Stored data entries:
# # #

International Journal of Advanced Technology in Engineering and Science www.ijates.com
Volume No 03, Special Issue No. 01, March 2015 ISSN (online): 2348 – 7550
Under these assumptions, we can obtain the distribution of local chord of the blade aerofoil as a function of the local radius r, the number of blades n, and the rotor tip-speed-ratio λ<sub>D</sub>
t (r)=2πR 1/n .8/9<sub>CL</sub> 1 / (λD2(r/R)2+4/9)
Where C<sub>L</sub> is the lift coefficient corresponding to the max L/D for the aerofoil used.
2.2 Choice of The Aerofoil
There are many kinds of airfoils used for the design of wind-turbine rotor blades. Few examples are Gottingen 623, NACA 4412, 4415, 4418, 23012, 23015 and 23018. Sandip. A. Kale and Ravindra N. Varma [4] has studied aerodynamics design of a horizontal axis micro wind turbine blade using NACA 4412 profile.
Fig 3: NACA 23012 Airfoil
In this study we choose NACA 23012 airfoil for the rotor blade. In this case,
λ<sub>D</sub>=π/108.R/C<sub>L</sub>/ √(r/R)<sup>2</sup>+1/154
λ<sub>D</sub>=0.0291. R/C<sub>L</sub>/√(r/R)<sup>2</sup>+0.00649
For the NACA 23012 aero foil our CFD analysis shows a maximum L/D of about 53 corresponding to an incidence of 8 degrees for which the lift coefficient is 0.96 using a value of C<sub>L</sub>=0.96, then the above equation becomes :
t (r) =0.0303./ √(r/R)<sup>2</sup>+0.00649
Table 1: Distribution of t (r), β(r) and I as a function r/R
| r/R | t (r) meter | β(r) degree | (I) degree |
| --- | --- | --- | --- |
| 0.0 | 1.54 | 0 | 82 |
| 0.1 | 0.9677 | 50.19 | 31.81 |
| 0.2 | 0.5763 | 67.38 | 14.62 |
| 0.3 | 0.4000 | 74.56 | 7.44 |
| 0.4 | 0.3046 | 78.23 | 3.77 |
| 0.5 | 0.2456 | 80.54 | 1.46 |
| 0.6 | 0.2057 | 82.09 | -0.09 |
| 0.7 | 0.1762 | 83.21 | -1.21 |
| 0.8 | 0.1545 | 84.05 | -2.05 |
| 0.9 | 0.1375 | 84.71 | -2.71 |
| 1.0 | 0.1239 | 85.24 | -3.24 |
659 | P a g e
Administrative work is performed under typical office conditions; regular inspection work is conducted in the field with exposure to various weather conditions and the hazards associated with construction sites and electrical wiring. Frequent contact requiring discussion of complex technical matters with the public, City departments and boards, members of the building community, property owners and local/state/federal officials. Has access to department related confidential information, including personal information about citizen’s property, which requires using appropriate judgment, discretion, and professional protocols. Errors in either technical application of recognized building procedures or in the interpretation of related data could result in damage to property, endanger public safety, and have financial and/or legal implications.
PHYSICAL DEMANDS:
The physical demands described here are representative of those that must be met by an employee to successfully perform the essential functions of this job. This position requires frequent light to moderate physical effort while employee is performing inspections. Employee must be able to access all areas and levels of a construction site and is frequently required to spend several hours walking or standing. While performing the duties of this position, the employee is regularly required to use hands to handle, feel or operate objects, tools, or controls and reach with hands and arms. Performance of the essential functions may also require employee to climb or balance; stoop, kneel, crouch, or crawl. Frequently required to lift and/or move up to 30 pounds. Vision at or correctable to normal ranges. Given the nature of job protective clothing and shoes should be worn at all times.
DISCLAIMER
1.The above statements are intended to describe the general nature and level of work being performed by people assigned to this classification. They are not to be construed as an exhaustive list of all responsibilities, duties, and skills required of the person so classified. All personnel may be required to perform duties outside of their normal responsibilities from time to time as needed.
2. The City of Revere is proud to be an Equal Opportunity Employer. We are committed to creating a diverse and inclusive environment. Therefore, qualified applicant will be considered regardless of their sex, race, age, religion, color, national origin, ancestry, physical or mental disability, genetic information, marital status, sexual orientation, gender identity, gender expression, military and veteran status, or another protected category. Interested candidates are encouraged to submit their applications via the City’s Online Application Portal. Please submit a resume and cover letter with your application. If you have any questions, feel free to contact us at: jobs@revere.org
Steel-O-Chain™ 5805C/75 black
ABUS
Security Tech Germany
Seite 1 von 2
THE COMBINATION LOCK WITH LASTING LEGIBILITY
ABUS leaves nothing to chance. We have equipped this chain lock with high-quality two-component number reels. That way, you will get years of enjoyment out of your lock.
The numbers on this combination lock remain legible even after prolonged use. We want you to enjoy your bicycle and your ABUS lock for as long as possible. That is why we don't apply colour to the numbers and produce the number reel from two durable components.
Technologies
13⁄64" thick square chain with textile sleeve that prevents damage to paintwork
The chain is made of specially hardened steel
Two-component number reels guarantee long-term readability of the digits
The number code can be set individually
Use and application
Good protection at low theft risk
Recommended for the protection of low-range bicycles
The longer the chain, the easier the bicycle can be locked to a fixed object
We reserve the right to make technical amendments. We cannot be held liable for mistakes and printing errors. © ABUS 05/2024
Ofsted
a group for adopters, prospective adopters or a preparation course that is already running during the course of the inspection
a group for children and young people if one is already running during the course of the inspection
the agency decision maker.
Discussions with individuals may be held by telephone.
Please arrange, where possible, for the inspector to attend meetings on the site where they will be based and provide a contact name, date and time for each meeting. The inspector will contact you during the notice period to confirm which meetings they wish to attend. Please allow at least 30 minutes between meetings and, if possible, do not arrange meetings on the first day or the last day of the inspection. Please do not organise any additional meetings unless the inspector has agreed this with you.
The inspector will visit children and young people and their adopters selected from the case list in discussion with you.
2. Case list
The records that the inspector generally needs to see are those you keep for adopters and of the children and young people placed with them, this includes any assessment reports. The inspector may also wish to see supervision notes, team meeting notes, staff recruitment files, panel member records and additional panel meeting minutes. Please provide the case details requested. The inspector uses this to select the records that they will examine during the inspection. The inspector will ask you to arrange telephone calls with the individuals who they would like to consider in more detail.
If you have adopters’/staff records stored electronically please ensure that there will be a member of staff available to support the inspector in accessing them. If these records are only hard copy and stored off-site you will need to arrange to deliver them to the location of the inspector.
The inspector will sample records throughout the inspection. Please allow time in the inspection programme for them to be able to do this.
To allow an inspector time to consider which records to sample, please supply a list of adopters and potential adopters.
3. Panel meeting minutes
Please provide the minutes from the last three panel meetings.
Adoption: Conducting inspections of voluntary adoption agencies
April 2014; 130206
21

# # #

» **WORK REQUIRED**
Restate verbatim all lines from the start of the data through the line containing "Volume No 03, Special", with both ends kept.

» **ANSWER TO THE EXERCISE**
International Journal of Advanced Technology in Engineering and Science www.ijates.com
Volume No 03, Special Issue No. 01, March 2015 ISSN (online): 2348 – 7550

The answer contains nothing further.